Hi, I'm new here. I'm here because I've struggled with depression and anxiety my whole life. Earlier this year I was additionally diagnosed as bipolar OCD and PTSD. I entered an intensive outpatient program to get the help I needed for 2cmiths. My spouse abandoned me emotionally during that time, when I needed my spouse thecmost. Spouse says that my struggles with mental illness took a heavy toll, which I will always regret. But what about wedding vows, in sickness and in health, good times and bad? We are now separated and she goes out of her way she cares nothing for me or my recovery from my program. I am still working my recovery with no support system while dealing with marriage troubles. I dont have my h of a support network I spent a lot of my life just trying to make it thru the day. Has anyone else had a similar experience? If so, how have you coped?
Abandoned while in recovery - Anxiety and Depre...
Abandoned while in recovery
Yes, I have had similar challenges PTSD, OCD, depression, anixety, panic attacks... I too have struggled with making it thru the day.

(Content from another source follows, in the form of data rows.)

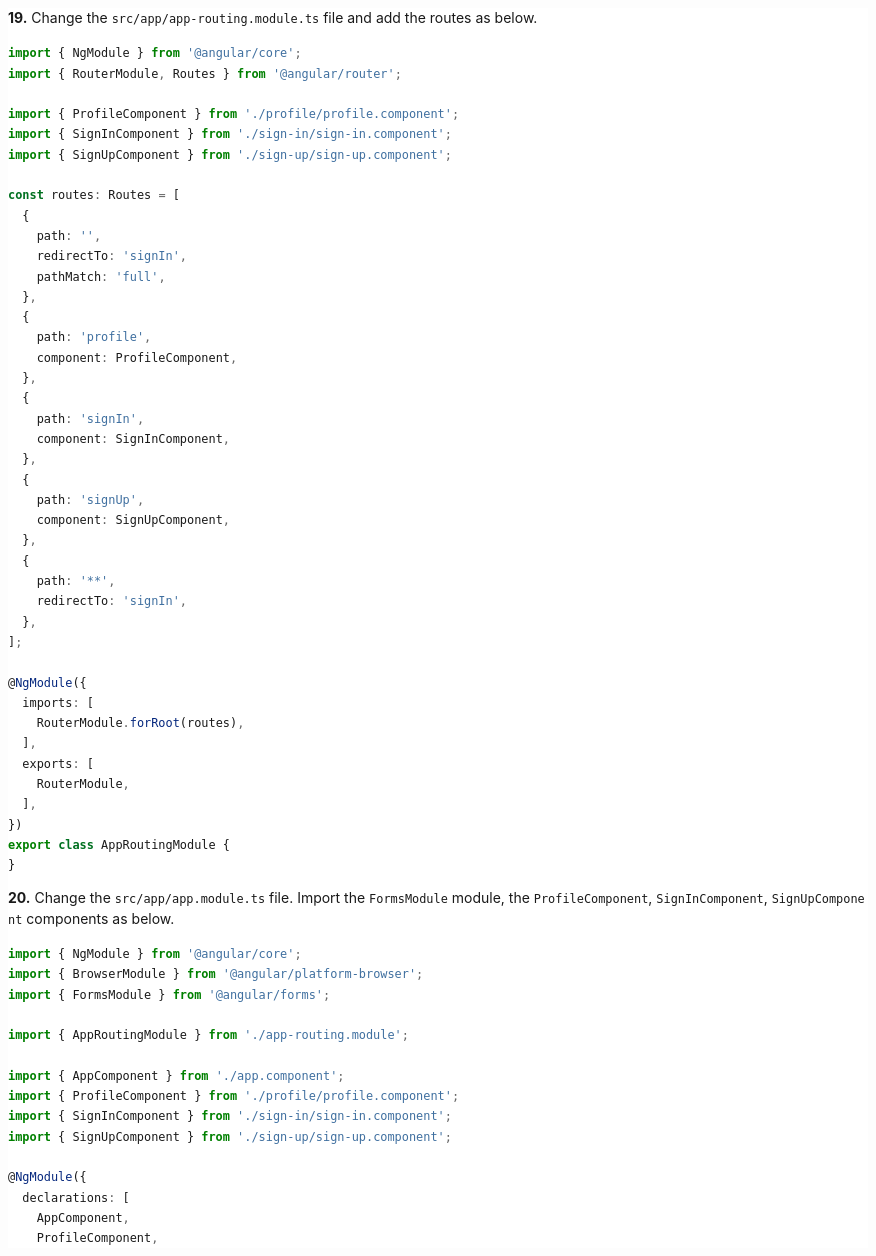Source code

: **19.** Change the `src/app/app-routing.module.ts` file and add the routes as below.

```typescript
import { NgModule } from '@angular/core';
import { RouterModule, Routes } from '@angular/router';

import { ProfileComponent } from './profile/profile.component';
import { SignInComponent } from './sign-in/sign-in.component';
import { SignUpComponent } from './sign-up/sign-up.component';

const routes: Routes = [
  {
    path: '',
    redirectTo: 'signIn',
    pathMatch: 'full',
  },
  {
    path: 'profile',
    component: ProfileComponent,
  },
  {
    path: 'signIn',
    component: SignInComponent,
  },
  {
    path: 'signUp',
    component: SignUpComponent,
  },
  {
    path: '**',
    redirectTo: 'signIn',
  },
];

@NgModule({
  imports: [
    RouterModule.forRoot(routes),
  ],
  exports: [
    RouterModule,
  ],
})
export class AppRoutingModule {
}
```

**20.** Change the `src/app/app.module.ts` file. Import the `FormsModule` module, the `ProfileComponent`, `SignInComponent`, `SignUpComponent` components as below.

```typescript
import { NgModule } from '@angular/core';
import { BrowserModule } from '@angular/platform-browser';
import { FormsModule } from '@angular/forms';

import { AppRoutingModule } from './app-routing.module';

import { AppComponent } from './app.component';
import { ProfileComponent } from './profile/profile.component';
import { SignInComponent } from './sign-in/sign-in.component';
import { SignUpComponent } from './sign-up/sign-up.component';

@NgModule({
  declarations: [
    AppComponent,
    ProfileComponent,
```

I have to find something I'm interested in learning and that gives me focus outside my thoughts. Is there anything your curious to know more about in the world. Something that intrigues you?
That is great insight thank you for sharing. I'm into politics so the midterm elections have captured my interest. Other than that, as I finally see a glimmer of light at the end of this long dark tunnel I realize I have lost myself in the struggle with mental illness. Going into intensive therapy program, and working on recovery. I put what energy I could into my family, only to find myself separated. In short, I'm working on re discovering myself so I can rebuild my life as part of recovery
Yes- right in the thick of it now. Marriage problem (catastrophe) was a major factor in my ongoing illness- super-chronic anxiety and depression- 3 hrs sleep a night for months. No support from wife- still living under 1 roof with 2 children. I’m struggling by the HOUR.
Please message me if you like the idea that we support each other on a daily basis.
Kind regards,
Ian
Chief, it is hard to lose support that you thought was there for you. But during this intense recovery time, you will be learning how to make it through a day without depending on other people. Others can't be there anytime, every time; they are only human. You asked how I cope, so I will answer. I've learned not to rely on humans, but on God, to be with me through the tough times. I have lost that feeling of desperation and hopelessness.
Thank you for reaching out to me, I've always reached out to God and made him an important part of my life. I talk to him daily asking him to help me stay in recovery
The times that I have felt God the closest were in my toughest times. You can look forward to times like that, too. Sometimes I would be on my knees praying for help to get through the next hour when my children were very little. I was overwhelmed.